Como a ação impugnativa autônoma habeas corpus pode ser impetrada por qualquer cidadão brasileiro em prol de outro cidadão, um estudande de Direito da Capital ingressou na justiça gaúcha com o pedido em favor do funcionário do Banco Central Ricardo Neis, 47 anos, que atropelou dezenas de ciclistas na última sexta-feira no bairro Cidade Baixa, em Porto Alegre.
O pedido impetrado pelo jovem será analisado hoje pelo desembargador Odone Sanguiné, da 3ª Câmara Criminal do Tribunal de Justiça.
O Advogado Jair Jonco, que representa Neis, ficou surpreso com a ação do estudante, que não tem envolvimento com o caso.
Em seu perfil pessoal no site de relacionamentos Facebook, o estudante postou uma mensagem se dizendo "indignado" com o juiz que deferiu a prisão preventiva do atropelador:
"Não concordo com atitudes como a que supostamente foi praticada por ele [Neis], mas tão contrário quanto a isso, sou em relação a antecipação de pena.

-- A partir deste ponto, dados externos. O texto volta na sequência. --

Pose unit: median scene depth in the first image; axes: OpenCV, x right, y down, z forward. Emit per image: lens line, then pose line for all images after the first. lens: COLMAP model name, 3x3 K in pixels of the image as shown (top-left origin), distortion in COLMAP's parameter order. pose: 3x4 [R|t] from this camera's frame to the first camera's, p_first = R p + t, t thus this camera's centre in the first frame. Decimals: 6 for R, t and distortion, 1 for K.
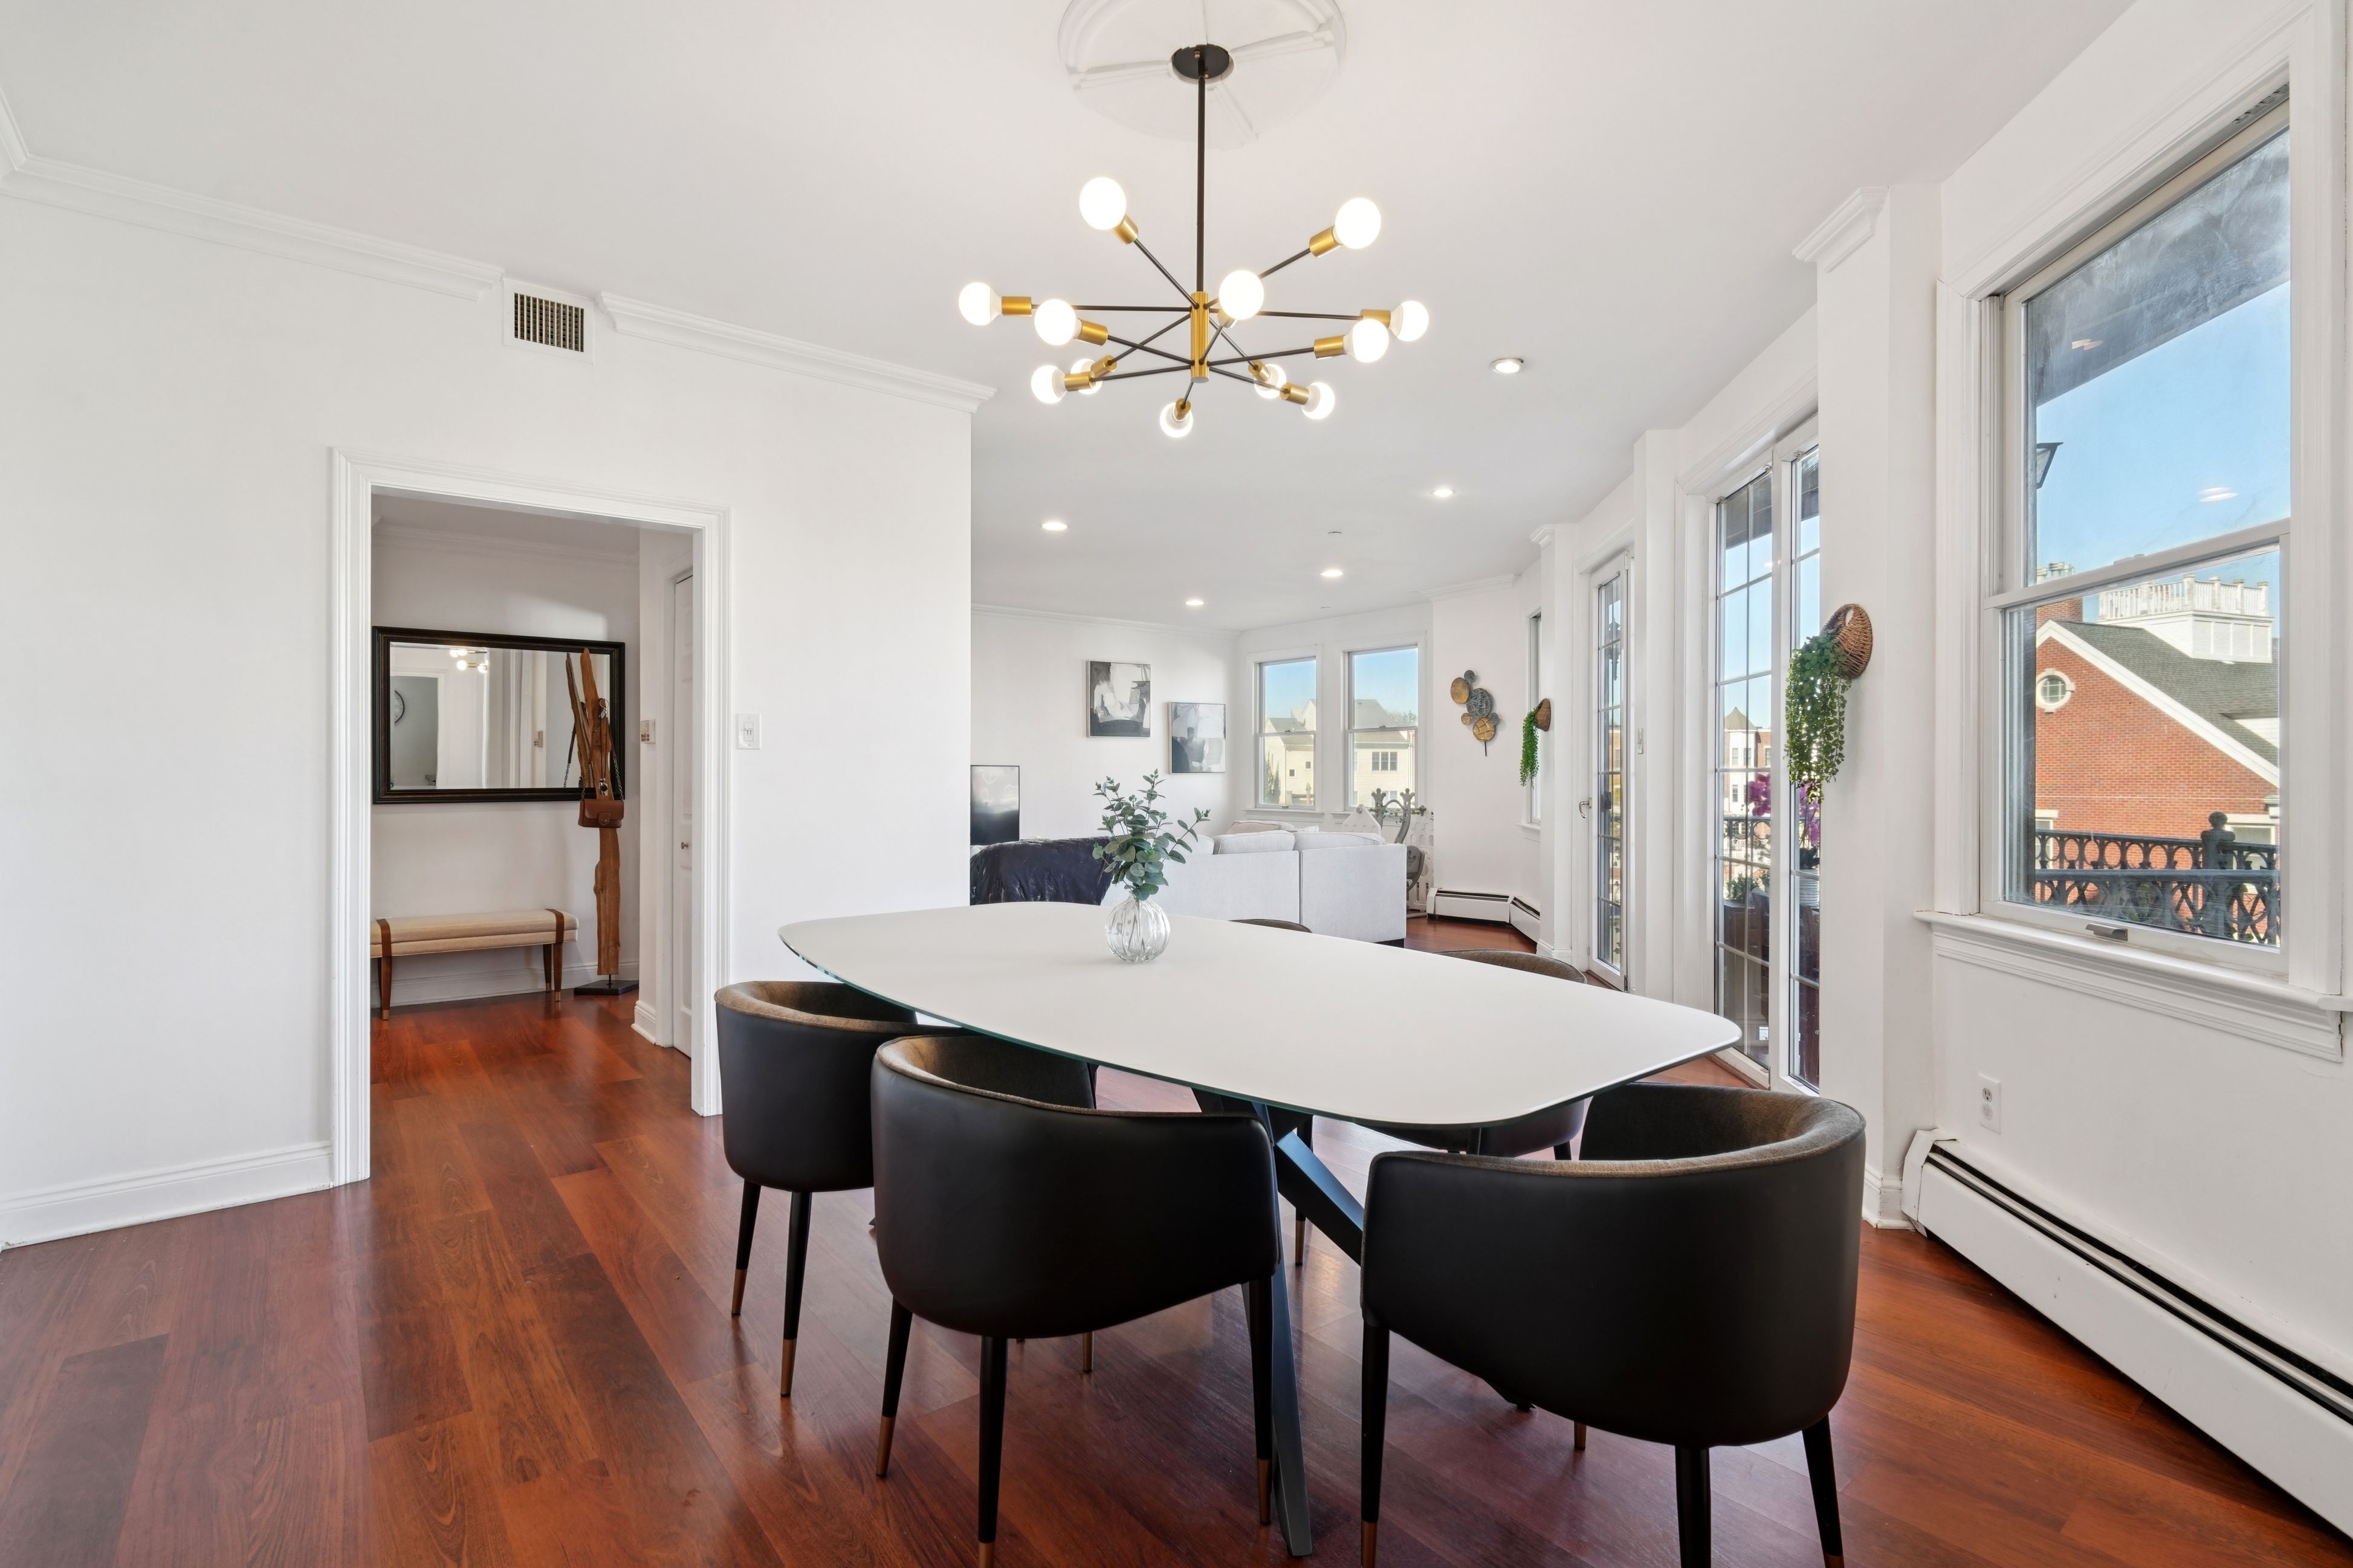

Neste caso, não há motivo que justifique sua prisão antes da sentença. Tão chocante quanto a conduta imputada ao bancário, são as ações do MP [Ministério Público]. O pretenso fiscal das leis está mais preocupado em dar uma resposta à mídia do que fazer cumprir a lei e a Constituição, sendo o frequente patrocinador de violações de direitos individuais".